The new framework for central securities depositories (CSD) provides for the rule that without prejudice to the corporate law under which the securities are constituted, an issuer will have the right to arrange for its securities to be recorded in any CSD established in any Member State. A CSD conducting business in different jurisdictions is obliged, however, to identify and mitigate the risks arising from any potential conflicts of laws across jurisdictions.

 

 

 

 

CSDs, EMIR, MiFID/MiFIR – three pillars for the new regulatory framework for financial infrastructure

 

Proposal for a Regulation of the European Parliament and of the Council on improving securities settlement in the European Union and on central securities depositories (CSDs) and amending Directive 98/26/EC  of 7 March 2012 (COM(2012) 73 final 2012/0029 (COD) – hereinafter: ‘draft CSD Regulation’) represents another major step of European legislators in their task to set up a new, more safe and efficient regulatory framework for financial infrastructure.

 

There has been envisioned an important role for the said new provisions since they are intended to complete the regulatory framework for securities market infrastructures, alongside MiFID (Markets in Financial Instruments Directive) and EMIR (European Markets Infrastructure Regulation) - see: answer to question MEMO/12/163 of 7 March 2012.

 

It follows that the new design for the uniform European financial regulatory framework will be founded on three main types of institutions operating securities market infrastructures:

 

- Trading venues - that is, regulated exchanges, MTFs (multilateral trading facilities), OTFs (organised trading facilities), where the trading of securities takes place. These are regulated by MiFID.

 

- Central counterparties (CCPs) – responsible for clearing of securities transactions. These will be regulated by the Regulation on OTC (over the counter) derivatives, central counterparties and trade repositories (EMIR); and

 

- CSDs - responsible for settlement of securities transactions. These will be regulated by the proposed Regulation on CSDs.

 

Regulation on CSDs and Emission Registry Regulation – mutually overlapping?

 

Emission allowances as the potential financial instruments under new MiFID II classification need to be taken into account in this new CSDs scheme, even if only mentioned due to separate mechanisms for registering emissions units (Registry Regulation).

 

The said conflict has been resolved in the draft CSDs Regulation rather definitely by stating in Article 1(3):

‘This Regulation is without prejudice to provisions of Union legislation concerning specific financial instruments, in particular Directive 2003/87/EC.’

 

Usually, when legislators do not exactly know what are inter-dependencies between the two legislative acts, they insert provision that the said instruments are ‘without prejudice’ to each other.

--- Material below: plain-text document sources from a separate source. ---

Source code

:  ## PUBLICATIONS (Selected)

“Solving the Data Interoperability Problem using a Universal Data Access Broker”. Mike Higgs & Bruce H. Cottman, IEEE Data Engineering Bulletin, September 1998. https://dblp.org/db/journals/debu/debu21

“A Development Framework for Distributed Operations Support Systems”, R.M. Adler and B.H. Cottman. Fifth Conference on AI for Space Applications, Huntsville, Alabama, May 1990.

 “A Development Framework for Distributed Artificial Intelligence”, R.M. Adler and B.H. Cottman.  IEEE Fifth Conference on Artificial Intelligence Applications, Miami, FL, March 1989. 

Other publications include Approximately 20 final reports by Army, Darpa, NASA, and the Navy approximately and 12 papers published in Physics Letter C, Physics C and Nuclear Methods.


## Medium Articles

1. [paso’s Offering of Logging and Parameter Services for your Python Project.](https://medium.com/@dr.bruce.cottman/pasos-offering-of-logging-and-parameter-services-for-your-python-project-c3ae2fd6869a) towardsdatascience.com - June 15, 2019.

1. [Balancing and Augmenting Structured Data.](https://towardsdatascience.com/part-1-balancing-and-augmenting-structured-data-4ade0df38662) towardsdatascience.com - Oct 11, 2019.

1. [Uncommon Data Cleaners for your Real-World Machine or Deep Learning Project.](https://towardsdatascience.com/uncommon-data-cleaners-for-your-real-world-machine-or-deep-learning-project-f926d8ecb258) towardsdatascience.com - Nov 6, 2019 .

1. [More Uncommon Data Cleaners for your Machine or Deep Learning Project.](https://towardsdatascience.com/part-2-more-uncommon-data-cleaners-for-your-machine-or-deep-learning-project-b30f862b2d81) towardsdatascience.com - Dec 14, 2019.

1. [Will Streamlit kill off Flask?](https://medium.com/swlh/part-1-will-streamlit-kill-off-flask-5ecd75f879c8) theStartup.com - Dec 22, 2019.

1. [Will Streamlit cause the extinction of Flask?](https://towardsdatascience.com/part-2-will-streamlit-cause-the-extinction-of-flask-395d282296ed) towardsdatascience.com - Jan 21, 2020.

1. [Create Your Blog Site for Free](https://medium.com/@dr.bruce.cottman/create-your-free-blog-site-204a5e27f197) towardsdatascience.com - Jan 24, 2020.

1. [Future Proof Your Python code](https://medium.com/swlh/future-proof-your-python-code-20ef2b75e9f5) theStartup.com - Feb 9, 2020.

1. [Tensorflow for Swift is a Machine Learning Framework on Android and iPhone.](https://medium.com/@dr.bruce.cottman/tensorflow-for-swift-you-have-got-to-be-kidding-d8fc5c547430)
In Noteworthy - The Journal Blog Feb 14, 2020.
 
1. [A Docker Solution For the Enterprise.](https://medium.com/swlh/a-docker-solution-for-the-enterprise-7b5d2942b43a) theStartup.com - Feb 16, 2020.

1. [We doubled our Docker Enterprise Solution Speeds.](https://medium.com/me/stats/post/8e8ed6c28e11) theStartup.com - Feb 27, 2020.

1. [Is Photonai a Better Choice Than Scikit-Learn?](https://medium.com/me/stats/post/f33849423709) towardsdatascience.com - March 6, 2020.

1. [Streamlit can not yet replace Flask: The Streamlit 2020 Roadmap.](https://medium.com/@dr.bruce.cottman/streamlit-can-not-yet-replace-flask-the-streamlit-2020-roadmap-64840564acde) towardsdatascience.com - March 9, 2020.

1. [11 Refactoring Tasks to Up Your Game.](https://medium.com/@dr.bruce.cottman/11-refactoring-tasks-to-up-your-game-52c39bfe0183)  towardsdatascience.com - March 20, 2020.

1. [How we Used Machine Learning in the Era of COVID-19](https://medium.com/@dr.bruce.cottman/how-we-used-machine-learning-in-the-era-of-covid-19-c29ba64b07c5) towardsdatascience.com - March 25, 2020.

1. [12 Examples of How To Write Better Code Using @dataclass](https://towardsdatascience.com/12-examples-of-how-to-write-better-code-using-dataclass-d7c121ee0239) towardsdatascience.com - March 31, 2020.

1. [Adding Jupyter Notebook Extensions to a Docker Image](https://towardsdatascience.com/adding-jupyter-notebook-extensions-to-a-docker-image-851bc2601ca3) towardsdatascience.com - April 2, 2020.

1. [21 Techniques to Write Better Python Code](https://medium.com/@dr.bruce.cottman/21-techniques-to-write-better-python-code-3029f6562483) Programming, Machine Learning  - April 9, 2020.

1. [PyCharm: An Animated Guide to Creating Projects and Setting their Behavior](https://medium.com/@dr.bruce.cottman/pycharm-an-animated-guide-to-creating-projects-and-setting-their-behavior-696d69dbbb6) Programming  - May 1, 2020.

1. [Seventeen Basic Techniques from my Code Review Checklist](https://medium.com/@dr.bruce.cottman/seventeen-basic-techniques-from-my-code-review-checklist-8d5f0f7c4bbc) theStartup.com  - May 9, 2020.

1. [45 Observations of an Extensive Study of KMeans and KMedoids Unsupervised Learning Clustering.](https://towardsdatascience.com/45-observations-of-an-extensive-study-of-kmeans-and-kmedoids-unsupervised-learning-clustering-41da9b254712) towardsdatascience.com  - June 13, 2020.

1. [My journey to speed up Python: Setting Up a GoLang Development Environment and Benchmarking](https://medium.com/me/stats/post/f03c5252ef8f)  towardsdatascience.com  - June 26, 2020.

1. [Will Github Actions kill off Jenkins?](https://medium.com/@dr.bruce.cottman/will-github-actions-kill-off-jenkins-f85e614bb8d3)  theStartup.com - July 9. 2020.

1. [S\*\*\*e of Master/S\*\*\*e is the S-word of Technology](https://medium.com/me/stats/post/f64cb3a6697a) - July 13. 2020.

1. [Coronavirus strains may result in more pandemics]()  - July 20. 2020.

It seems that this is the case also with the draft CSD Regulation and the Emission Registry Regulation.

 

The draft CSD Regulation mentions emission allowances in few places. Firstly, it defines  'emission allowances' as ‘any units recognised for compliance with the requirements of Directive 2003/87/EC.’

 

In the preamble to the said legal instrument the mention of emission allowances appears in recital 12 in the following expression:

 

‘In order to ensure the safety of settlement, any participant to a securities settlement system buying or selling certain financial instruments, namely transferable securities, money-market instruments, units in collective investment undertakings and emission allowances, should settle its obligation on the intended settlement date.’ (in that regard see also Article 5(1) of the draft CSD Regulation);

 

and 15:

 

‘One of the most efficient ways to address settlement fails is to require failing participants to be subject to a buy-in, whereby the securities which ought to be delivered must be bought in the market after the intended settlement date and delivered to the receiving participant. This Regulation should provide for uniform rules concerning certain aspects of the buy-in transaction for all transferable securities, money-market instruments, units in collective investment undertakings and emission allowances, such as the timing, notice period, pricing and penalties.’

 

But the relations identified between the CSDs framework and emissions legal infrastructure seem rather casual and need further assessments and analysis.